Inject the needle. Inject the needle into the pinched skin at a 90-degree angle. You should do this quickly, but without great force. If you have very little fat on your body, you may need to inject the needle at a 45-degree angle to the skin.
Insert the medication. Slowly push the plunger to inject the medication. You should inject the entire amount of medication.
Withdraw the needle. Let go of the pinched skin and withdraw the needle. Discard the used needle in a puncture-resistant sharp’s container.
Apply pressure to the site. Use gauze to apply light pressure to the injection site. If there’s any bleeding, it should be very minor. You may notice a little bruising later.
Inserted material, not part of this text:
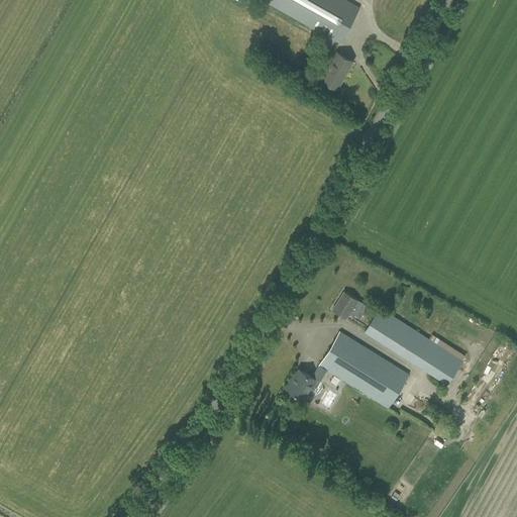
[(263,0),(325,34),(335,39),(339,41),(358,7),(349,2),(345,0),(263,0)]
This is common and nothing to be concerned about.
If you’ll be doing this type of injection for more than one dose or for multiple days, you’ll need to rotate the injection sites. This means that you shouldn’t inject medicine into the same spot twice in a row.
For example, if you injected medicine into your left thigh this morning, use your right thigh this afternoon. Using the same injection site over and over again can cause discomfort and even tissue damage.
As with any injection procedure, infection at the site of injection is a possibility. Signs of infection at the injection site include:
- severe pain
- warmth or drainage
These symptoms should be reported to your physician immediately.